Using the records below, locate all lines containing "index" and return them.

(People photos with keypoints)
•••••
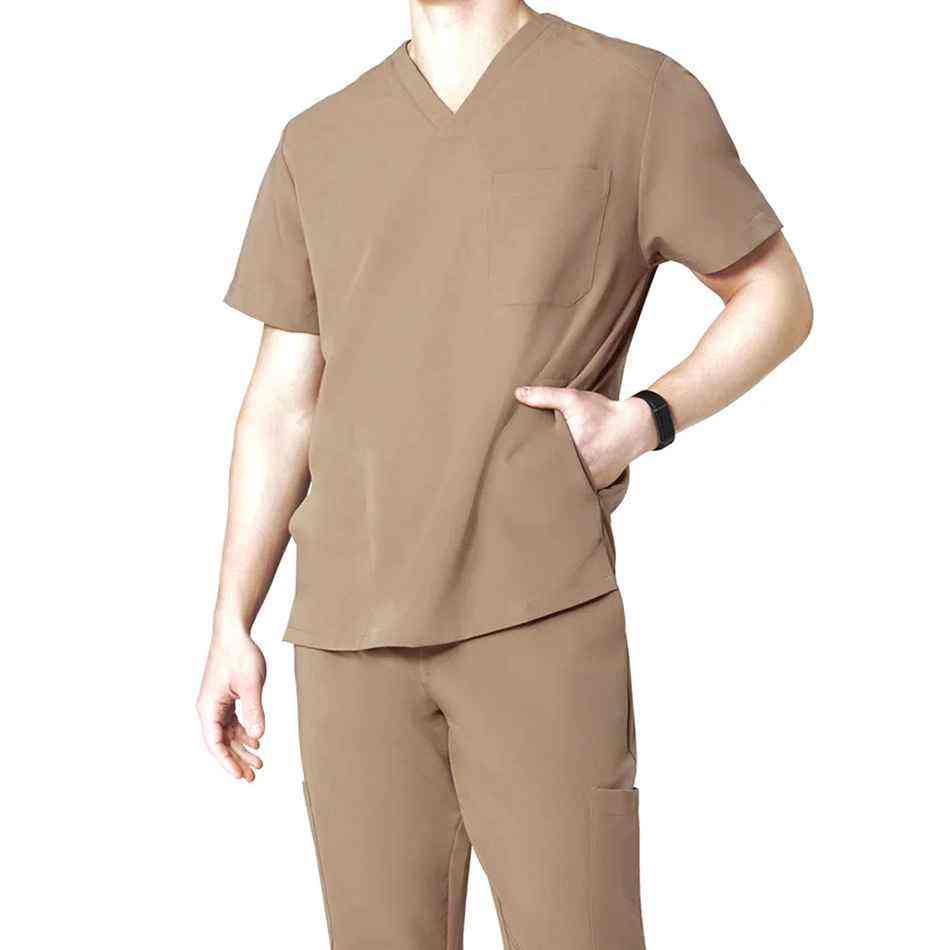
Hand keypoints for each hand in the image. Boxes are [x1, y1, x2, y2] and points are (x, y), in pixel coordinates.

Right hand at [197, 628, 265, 781]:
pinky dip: (243, 732)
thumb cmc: (239, 655)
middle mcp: (209, 708)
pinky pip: (232, 721)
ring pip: (228, 733)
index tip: (240, 775)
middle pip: (221, 742)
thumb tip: (256, 735)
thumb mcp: (251, 684)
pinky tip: (256, 739)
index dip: (227, 762)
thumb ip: (253, 711)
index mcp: (209, 707)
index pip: (214, 743)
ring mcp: (217, 703)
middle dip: (236, 760)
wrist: (234, 633)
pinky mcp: (225, 698)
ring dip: (242, 747)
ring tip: (259, 762)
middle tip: (252, 776)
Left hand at [515, 386, 657, 488]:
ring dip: (557, 483)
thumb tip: (518, 393)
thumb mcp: (573, 399)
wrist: (634, 426)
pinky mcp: (599, 484)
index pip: (543, 462)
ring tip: (539, 484)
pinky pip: (581, 488)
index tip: (517, 465)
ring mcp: (592, 479)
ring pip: (567, 486)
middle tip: (522, 478)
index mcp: (570, 449)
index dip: (529, 465)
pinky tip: (562, 483)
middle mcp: (582, 468)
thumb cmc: (604, 412)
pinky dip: (572, 486)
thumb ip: (544, 396)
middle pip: (554, 477)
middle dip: (541, 477)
•••••
_Task output_
index tip: (240, 775)
index dip: (227, 762)
index mcp: (209, 707)
index pip: (214, 743)
index pip: (543, 462)
index tip: (517, 465)
index mcp: (570, 449)
index dip: (529, 465)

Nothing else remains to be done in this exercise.